A weakened casing doesn’t protect the pigment core very well. Dropping a solidly made pencil isn’t likely to cause damage to the pigment core. Dropping a pencil with a weakened casing is.

Prismacolor Pencils May Break for Other Reasons, too.

Well-made pencils can be damaged in shipment, for example. The possibilities are too numerous to address in this post.

But it is my opinion that most problems are avoidable if you follow the suggestions above. There’s no reason to avoid Prismacolor pencils if you shop and purchase wisely.

6 Comments

  1. Thanks, Carrie! I appreciate your thorough answer, complete with photos. There is one other reason that Prismacolor pencils are often unsharpenable (good word, eh?) I think they get dropped in shipping or stocking, and the core shatters because it is so soft/uncentered/cracked casing/warped. They arrive in our hands already broken!

    1. You’re welcome, Jana.

      I think your additional explanation is as good as any of mine.

      Most pencils are properly made, properly handled, and properly shipped. They reach the customer with no problems. But there are those occasions with a casing is cracked, a core is off center or broken, or when there are other problems.

      For those of us who really like using Prismacolors, it pays to know how to spot potential problems before you buy and how to remedy those minor problems that can be fixed.

      Thank you for your question!

    1. Patricia,

      When Prismacolor was at the top of it’s game, it was the most commonly available colored pencil in the United States. In those days, they were a great product and very high quality.

      They are still highly recommended based in large part because of that past reputation (in my opinion.)

      But they are also a wonderful pencil to draw with if you can either ignore or compensate for the declines in overall quality that have happened each time they’re sold to a different parent company.

  2. DaytonaGreg

    I’m positive that it’s because you’ve dropped the pencil in the past before putting it back in the box. When ALL THE OTHERS are fine and just a couple are impossible, we can readily assume, if core is not off center, it was dropped.
    If new, a pile of “Sage Greens” may have been dropped at the factory before splitting each to a separate assortment.

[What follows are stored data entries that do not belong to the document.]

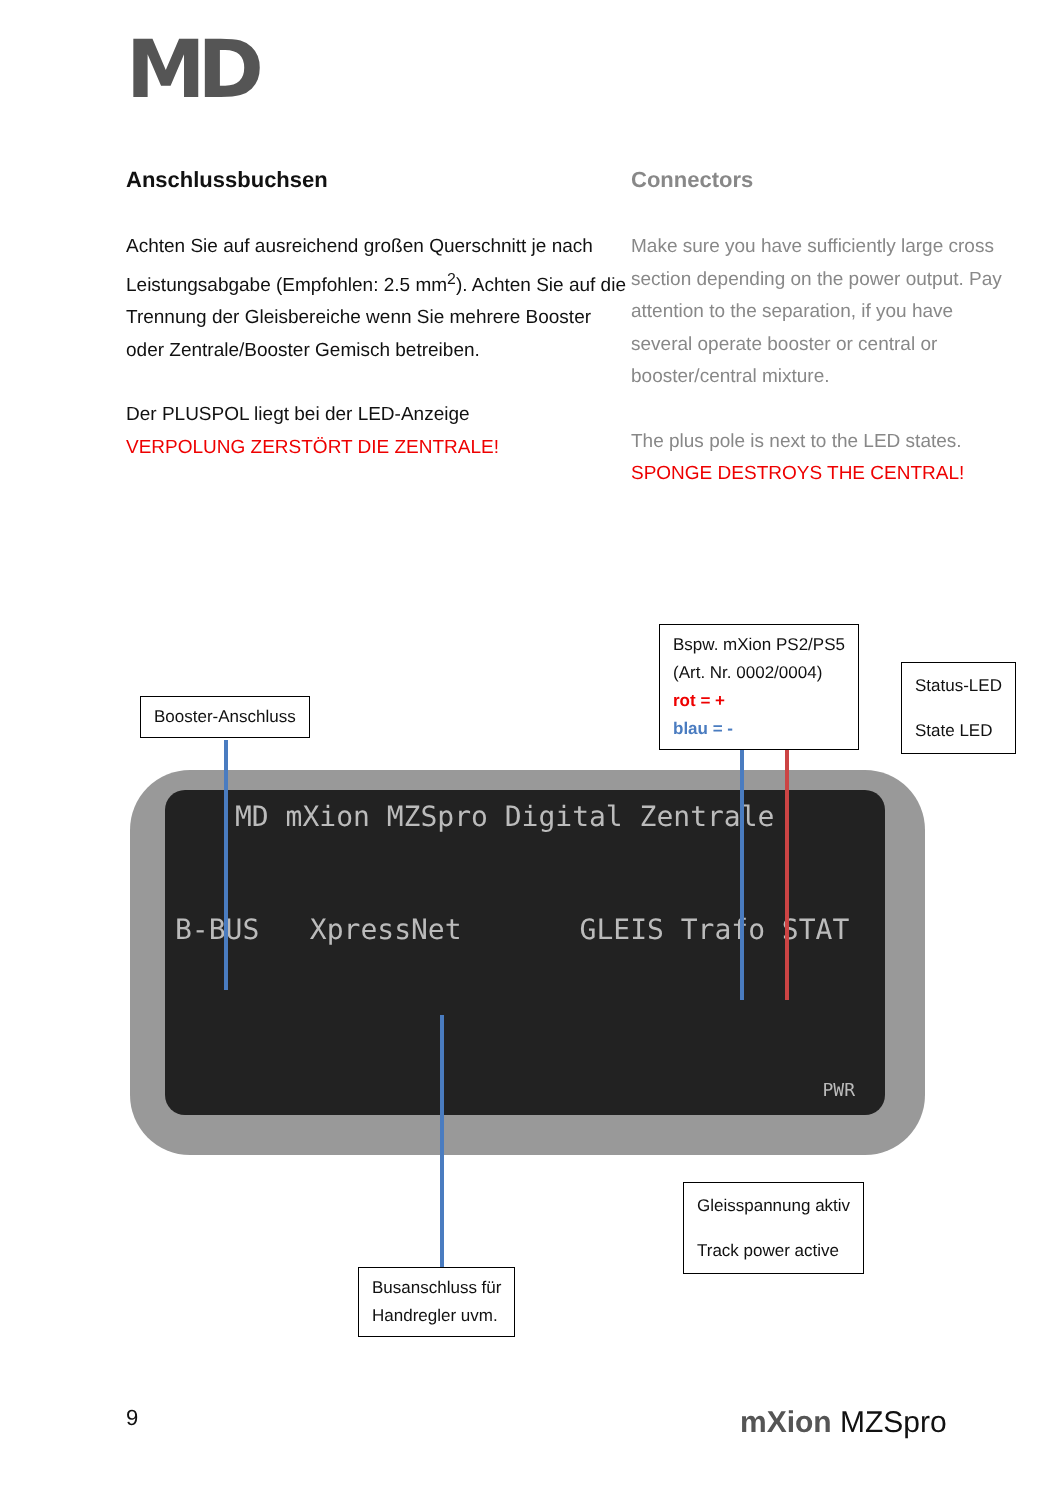MD
Anschlussbuchsen
Achten Sie auf ausreichend großen Querschnitt je nach Leistungsabgabe (Empfohlen: 2.5 mm<sup>2</sup>). Achten Sie auf die Trennung der Gleisbereiche wenn Sie mehrere Booster oder Zentrale/Booster Gemisch betreiben.
Der PLUSPOL liegt bei der LED-Anzeige
VERPOLUNG ZERSTÖRT DIE ZENTRALE!
Connectors
Make sure you have sufficiently large cross section depending on the power output. Pay attention to the separation, if you have several operate booster or central or booster/central mixture.
The plus pole is next to the LED states.
SPONGE DESTROYS THE CENTRAL!
MD mXion MZSpro Digital Zentrale
B-BUS XpressNet GLEIS Trafo STAT
PWR
Booster-Anschluss
Bspw. mXion PS2/PS5
(Art. Nr. 0002/0004)
rot = +
blau = -
Status-LED
State LED
Gleisspannung aktiv
Track power active
Busanschluss für
Handregler uvm.
9 mXion MZSpro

    1. Thank you for sharing your thoughts.

      Pencils being dropped is definitely a problem. I admit that I’m not the most agile artist that ever lived, but our house is carpeted and unless I was working on location, it’s unlikely a dropped pencil landing on carpet would break. Even taking them to horse shows and other locations, I don’t remember breakage being a problem until the last five to ten years.

      Being dropped in the factory, roughly handled during packing or shipping, and any number of other situations could also contribute to broken pencils.

      However, I have Faber-Castell Polychromos (full set), Caran d’Ache Pablo (full set), Derwent Drawing and Derwent Lightfast (a few of each,) and a number of other types of pencils. Many of them come from other countries. They are all subject to the same hazards in packaging and shipping that Prismacolor pencils are, and I’ve had nowhere near the breakage problems with all of them put together that I’ve had with Prismacolors.

      I also have some very old Prismacolor pencils which have never broken.

      So I have to conclude that the real problems are those cited in this post: Off-center cores, warped pencils, and poor casings (among other things.) All of these things are quality control issues. Yes, you will find batches of good pencils, but they don’t happen often enough to make some artists want to take the risk of buying Prismacolor pencils.

      In defense of Prismacolor, some artists use nothing but Prismacolor. Cynthia Knox is the first artist to come to mind. So far as I know, she uses nothing but Prismacolor and she does wonderful work.

      Personally, I still like using them, too, especially on Stonehenge paper. But I find I’m reaching for them less and less often, and using them more for colors for which none of the other pencils have the right color.

      Thank you again for taking the time to read this post, and to share your thoughts. The pencils each one of us prefer is based on a lot of factors, including personal preference and availability.